His mentor needed someone with experience in building ultra-small electronic devices, devices that when cooled to near minus 460 degrees Fahrenheit would produce quantum effects. Marcus did not have the needed experience because he had spent too much of his graduate time theorizing instead of building devices to test the theories.

“Bob could have gotten an expert in the field, but he showed his faith in me by hiring me instead,” Marcus notes.

“I asked Charlie to stay at Harvard because I knew he had the skills and energy to do a difficult experiment on electrons inside tiny structures and to understand what the results meant,” Westervelt explains.

This work led to the “beautifully successful experiment” that started Marcus down the road he now follows with great enthusiasm and satisfaction.
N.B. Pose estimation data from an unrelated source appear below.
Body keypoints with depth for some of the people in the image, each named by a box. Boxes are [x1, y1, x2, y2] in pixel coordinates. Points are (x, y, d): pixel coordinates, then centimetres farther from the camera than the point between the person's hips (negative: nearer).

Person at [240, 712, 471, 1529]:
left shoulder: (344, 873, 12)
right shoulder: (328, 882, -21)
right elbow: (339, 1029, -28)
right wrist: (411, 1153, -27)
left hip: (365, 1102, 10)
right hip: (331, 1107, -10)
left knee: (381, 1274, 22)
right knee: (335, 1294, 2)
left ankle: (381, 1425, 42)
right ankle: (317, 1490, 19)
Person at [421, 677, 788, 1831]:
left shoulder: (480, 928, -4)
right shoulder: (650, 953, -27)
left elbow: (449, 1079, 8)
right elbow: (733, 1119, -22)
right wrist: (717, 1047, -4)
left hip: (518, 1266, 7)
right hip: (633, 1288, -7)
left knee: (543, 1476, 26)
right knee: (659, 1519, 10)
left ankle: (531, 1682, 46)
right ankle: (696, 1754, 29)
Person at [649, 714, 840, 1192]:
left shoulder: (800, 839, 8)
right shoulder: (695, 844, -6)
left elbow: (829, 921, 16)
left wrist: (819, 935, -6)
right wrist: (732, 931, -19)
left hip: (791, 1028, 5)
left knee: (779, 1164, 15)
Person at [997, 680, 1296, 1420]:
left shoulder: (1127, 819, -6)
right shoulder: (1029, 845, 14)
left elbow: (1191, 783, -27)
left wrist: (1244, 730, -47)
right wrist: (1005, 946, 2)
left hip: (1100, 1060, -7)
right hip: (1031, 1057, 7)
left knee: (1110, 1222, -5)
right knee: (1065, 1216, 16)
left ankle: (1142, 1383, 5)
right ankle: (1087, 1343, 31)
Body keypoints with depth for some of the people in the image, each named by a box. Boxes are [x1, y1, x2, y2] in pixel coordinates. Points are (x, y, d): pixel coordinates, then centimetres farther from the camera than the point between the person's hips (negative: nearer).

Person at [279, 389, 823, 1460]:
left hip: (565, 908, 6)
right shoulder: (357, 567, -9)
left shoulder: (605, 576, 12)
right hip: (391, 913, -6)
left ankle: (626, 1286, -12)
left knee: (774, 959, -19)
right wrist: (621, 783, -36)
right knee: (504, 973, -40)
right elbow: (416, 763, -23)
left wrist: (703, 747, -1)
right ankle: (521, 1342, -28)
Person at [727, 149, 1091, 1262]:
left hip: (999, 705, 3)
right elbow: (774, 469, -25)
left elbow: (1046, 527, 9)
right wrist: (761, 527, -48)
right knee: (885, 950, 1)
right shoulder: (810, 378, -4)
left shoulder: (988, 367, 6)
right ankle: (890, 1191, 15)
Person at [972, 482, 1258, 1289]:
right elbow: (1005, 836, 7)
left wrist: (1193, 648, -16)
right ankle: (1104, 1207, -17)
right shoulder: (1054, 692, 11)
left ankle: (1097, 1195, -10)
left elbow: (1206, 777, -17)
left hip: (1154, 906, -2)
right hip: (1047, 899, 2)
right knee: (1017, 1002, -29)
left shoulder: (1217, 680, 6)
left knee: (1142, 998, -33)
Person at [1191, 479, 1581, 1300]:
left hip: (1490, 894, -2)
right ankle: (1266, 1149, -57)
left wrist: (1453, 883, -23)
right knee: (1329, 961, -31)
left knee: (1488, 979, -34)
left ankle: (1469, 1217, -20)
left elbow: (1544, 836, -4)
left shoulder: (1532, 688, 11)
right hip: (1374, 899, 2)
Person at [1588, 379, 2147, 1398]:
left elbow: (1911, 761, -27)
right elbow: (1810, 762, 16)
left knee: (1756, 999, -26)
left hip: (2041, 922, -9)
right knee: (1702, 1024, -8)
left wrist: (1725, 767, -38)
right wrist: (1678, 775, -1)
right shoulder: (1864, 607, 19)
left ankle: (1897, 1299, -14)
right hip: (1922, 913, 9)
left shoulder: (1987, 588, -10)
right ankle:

Outside the window of his office, on the third floor of Jefferson Laboratory, Marcus can see his future. In the now open area between Jefferson and the Science Center will be erected the Center for Imaging and Mesoscale Systems. There, Marcus and his colleagues expect to explore the boundaries that separate the classic and quantum worlds, to manipulate the knowledge they gain into useful products, and to have intellectual fun while they do it.

On the walls by the window hang symbols of the present, pen-and-ink drawings done by his artist wife and photographs of his 15-month-old son, Sam. “We’re very happy here,” Marcus says. “We still have many good friends at Stanford, so we don’t think of our change as leaving there but as coming here.”